Pictures paired with source code:
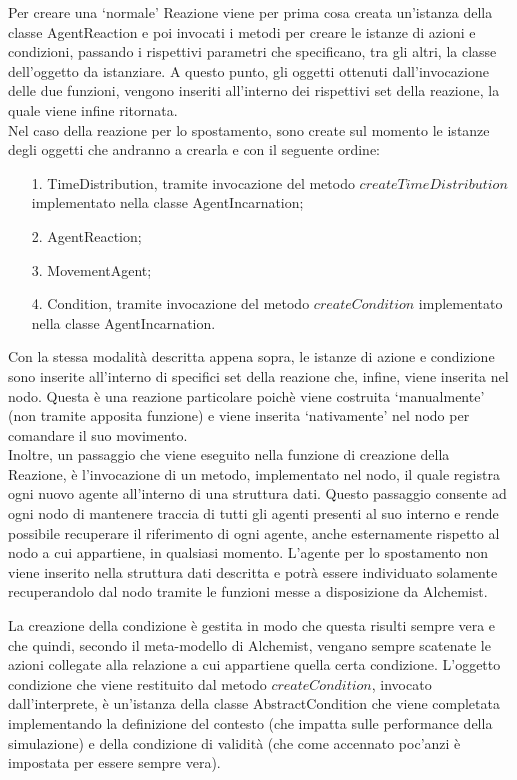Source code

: Per creare una `normale' Reazione viene per prima cosa creata un'istanza della classe AgentReaction e poi invocati i metodi per creare le istanze di azioni e condizioni, passando i rispettivi parametri che specificano, tra gli altri, la classe dell'oggetto da istanziare. A questo punto, gli oggetti ottenuti dall'invocazione delle due funzioni, vengono inseriti all'interno dei rispettivi set della reazione, la quale viene infine ritornata.
\\
Nel caso della reazione per lo spostamento, sono create sul momento le istanze degli oggetti che andranno a crearla e con il seguente ordine:
\begin{itemize}
\item[1.] TimeDistribution, tramite invocazione del metodo $createTimeDistribution$ implementato nella classe AgentIncarnation;
\item[2.] AgentReaction;
\item[3.] MovementAgent;
\item[4.] Condition, tramite invocazione del metodo $createCondition$ implementato nella classe AgentIncarnation.
\end{itemize}
Con la stessa modalità descritta appena sopra, le istanze di azione e condizione sono inserite all'interno di specifici set della reazione che, infine, viene inserita nel nodo. Questa è una reazione particolare poichè viene costruita `manualmente' (non tramite apposita funzione) e viene inserita `nativamente' nel nodo per comandare il suo movimento.
\\
Inoltre, un passaggio che viene eseguito nella funzione di creazione della Reazione, è l'invocazione di un metodo, implementato nel nodo, il quale registra ogni nuovo agente all'interno di una struttura dati. Questo passaggio consente ad ogni nodo di mantenere traccia di tutti gli agenti presenti al suo interno e rende possibile recuperare il riferimento di ogni agente, anche esternamente rispetto al nodo a cui appartiene, in qualsiasi momento.
L'agente per lo spostamento non viene inserito nella struttura dati descritta e potrà essere individuato solamente recuperandolo dal nodo tramite le funzioni messe a disposizione da Alchemist.

La creazione della condizione è gestita in modo che questa risulti sempre vera e che quindi, secondo il meta-modello di Alchemist, vengano sempre scatenate le azioni collegate alla relazione a cui appartiene quella certa condizione. L'oggetto condizione che viene restituito dal metodo $createCondition$, invocato dall'interprete, è un'istanza della classe AbstractCondition che viene completata implementando la definizione del contesto (che impatta sulle performance della simulazione) e della condizione di validità (che come accennato poc'anzi è impostata per essere sempre vera).

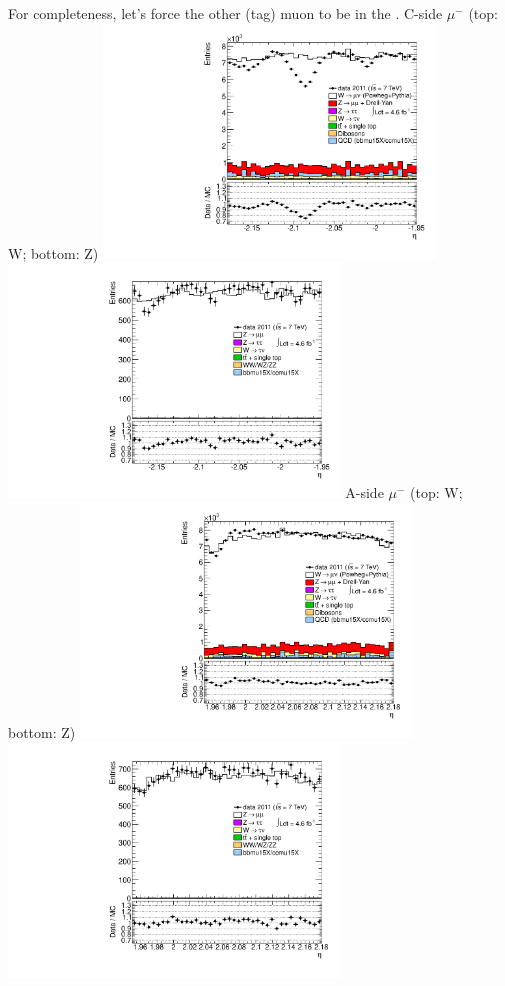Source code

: {
For completeness, let's force the other (tag) muon to be in the .
}
 {
\colb[T]
C-side $\mu^{-}$ (top: W; bottom: Z)
\centering
\includegraphics[width=0.66\textwidth]{dates/20130306/figures/etaphi/W_10_C_stack_l_eta_NEG} \\
\includegraphics[width=0.66\textwidth]{dates/20130306/figures/etaphi/ZlOendcap_10_C_stack_lN_eta_ALL.pdf}
A-side $\mu^{-}$ (top: W; bottom: Z)
\centering
\includegraphics[width=0.66\textwidth]{dates/20130306/figures/etaphi/W_10_A_stack_l_eta_NEG} \\
\includegraphics[width=0.66\textwidth]{dates/20130306/figures/etaphi/ZlOendcap_10_A_stack_lN_eta_ALL.pdf} 
\cole
}

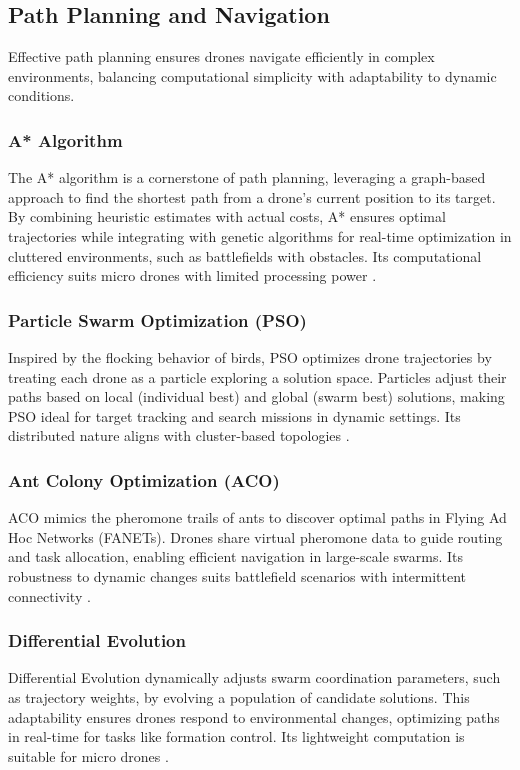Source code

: \documentclass{article}
\begin{document}
\subsection{Path Planning and Navigation}
Effective path planning ensures drones navigate efficiently in complex environments, balancing computational simplicity with adaptability to dynamic conditions.

\subsubsection{A* Algorithm}
The A* algorithm is a cornerstone of path planning, leveraging a graph-based approach to find the shortest path from a drone’s current position to its target. By combining heuristic estimates with actual costs, A* ensures optimal trajectories while integrating with genetic algorithms for real-time optimization in cluttered environments, such as battlefields with obstacles. Its computational efficiency suits micro drones with limited processing power \cite{Hart1968, Liu2019}.

\subsubsection{Particle Swarm Optimization (PSO)}
Inspired by the flocking behavior of birds, PSO optimizes drone trajectories by treating each drone as a particle exploring a solution space. Particles adjust their paths based on local (individual best) and global (swarm best) solutions, making PSO ideal for target tracking and search missions in dynamic settings. Its distributed nature aligns with cluster-based topologies \cite{Kennedy1995, Zhang2017}.

\subsubsection{Ant Colony Optimization (ACO)}
ACO mimics the pheromone trails of ants to discover optimal paths in Flying Ad Hoc Networks (FANETs). Drones share virtual pheromone data to guide routing and task allocation, enabling efficient navigation in large-scale swarms. Its robustness to dynamic changes suits battlefield scenarios with intermittent connectivity \cite{Dorigo1997, Yang2018}.

\subsubsection{Differential Evolution}
Differential Evolution dynamically adjusts swarm coordination parameters, such as trajectory weights, by evolving a population of candidate solutions. This adaptability ensures drones respond to environmental changes, optimizing paths in real-time for tasks like formation control. Its lightweight computation is suitable for micro drones \cite{Storn1997, Das2016}.
\end{document}
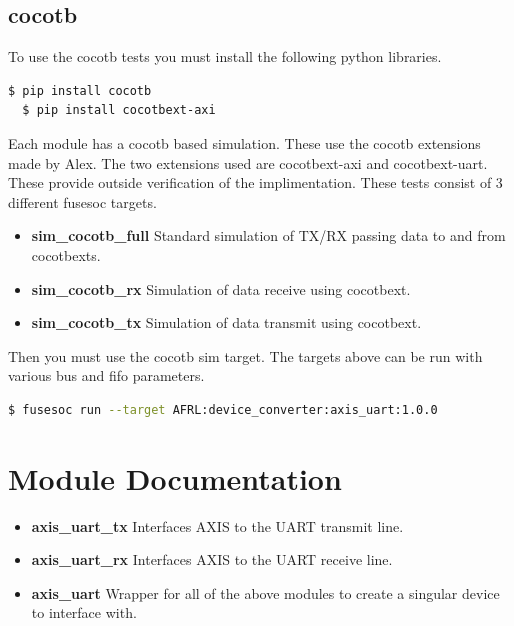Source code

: \subsection{cocotb}
\par
To use the cocotb tests you must install the following python libraries.
\begin{lstlisting}[language=bash]
  $ pip install cocotb
  $ pip install cocotbext-axi
\end{lstlisting}

Each module has a cocotb based simulation. These use the cocotb extensions made by Alex.
The two extensions used are cocotbext-axi and cocotbext-uart. These provide outside verification
of the implimentation. These tests consist of 3 different fusesoc targets.

\begin{itemize}
  \item \textbf{sim\_cocotb\_full} Standard simulation of TX/RX passing data to and from cocotbexts.
  \item \textbf{sim\_cocotb\_rx} Simulation of data receive using cocotbext.
  \item \textbf{sim\_cocotb\_tx} Simulation of data transmit using cocotbext.
\end{itemize}

Then you must use the cocotb sim target. The targets above can be run with various bus and fifo parameters.
\begin{lstlisting}[language=bash]
  $ fusesoc run --target AFRL:device_converter:axis_uart:1.0.0
\end{lstlisting}

\newpage

\section{Module Documentation} \label{Module Documentation}

\begin{itemize}
\item \textbf{axis\_uart\_tx} Interfaces AXIS to the UART transmit line.\\
\item \textbf{axis\_uart\_rx} Interfaces AXIS to the UART receive line.\\
\item \textbf{axis\_uart} Wrapper for all of the above modules to create a singular device to interface with.\\
\end{itemize}


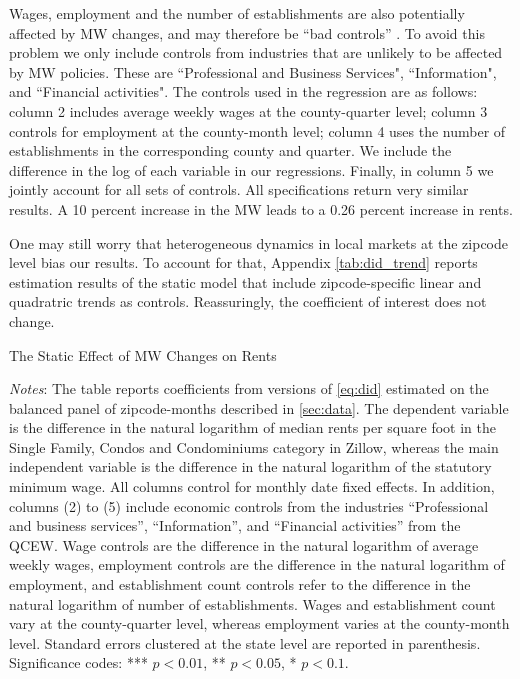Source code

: Wages, employment and the number of establishments are also potentially affected by MW changes,
and may therefore be ``bad controls'' 
\parencite{AngristPischke2009}. To avoid this problem we only include controls from industries 
that are unlikely to be affected by MW policies. These are ``Professional and Business Services", 
``Information", and ``Financial activities". The controls used in the regression are as follows:
column 2 includes average weekly wages at the county-quarter level; column 3 controls for 
employment at the county-month level; column 4 uses the number of establishments in the 
corresponding county and quarter. We include the difference in the log of each variable in our
regressions. Finally, in column 5 we jointly account for all sets of controls. All specifications 
return very similar results. A 10 percent increase in the MW leads to a 0.26 percent increase 
in rents. 

One may still worry that heterogeneous dynamics in local markets at the zipcode level bias our 
results. To account for that, Appendix \autoref{tab:did_trend} reports estimation results of the 
static model that include zipcode-specific linear and quadratric trends as controls. 
Reassuringly, the coefficient of interest does not change.

\begin{table}[h!]
    \caption{The Static Effect of MW Changes on Rents}
    \label{tab:static_model}
    \centering
    
    \begin{minipage}{0.9\textwidth} \footnotesize
		\vspace{3mm} 
		\textit{Notes}: The table reports coefficients from versions of \autoref{eq:did} 
		estimated on the balanced panel of zipcode-months described in \autoref{sec:data}. 
		The dependent variable is the difference in the natural logarithm of median	rents 
		per square foot in the Single Family, Condos and Condominiums category in Zillow, 
		whereas the main independent variable is the difference in the natural logarithm of 
		the statutory minimum wage. All columns control for monthly date fixed effects. In 
		addition, columns (2) to (5) include economic controls from the industries 
		``Professional and business services'', ``Information'', and ``Financial activities'' 
		from the QCEW. Wage controls are the difference in the natural logarithm of average 
		weekly wages, employment controls are the difference in the natural logarithm of 
		employment, and establishment count controls refer to the difference in the natural 
		logarithm of number of establishments. Wages and establishment count vary at the 
		county-quarter level, whereas employment varies at the county-month level. 
		Standard errors clustered at the state level are reported in parenthesis. Significance 
		codes: *** $p < 0.01$, ** $p < 0.05$, * $p < 0.1$.
	\end{minipage}
\end{table}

• **Task prompt**
What is needed is each line from the records with the word "quarter" in it.

• **Final answer**
column 2 includes average weekly wages at the county-quarter level; column 3 controls for 
corresponding county and quarter. We include the difference in the log of each variable in our
		county-quarter level, whereas employment varies at the county-month level. 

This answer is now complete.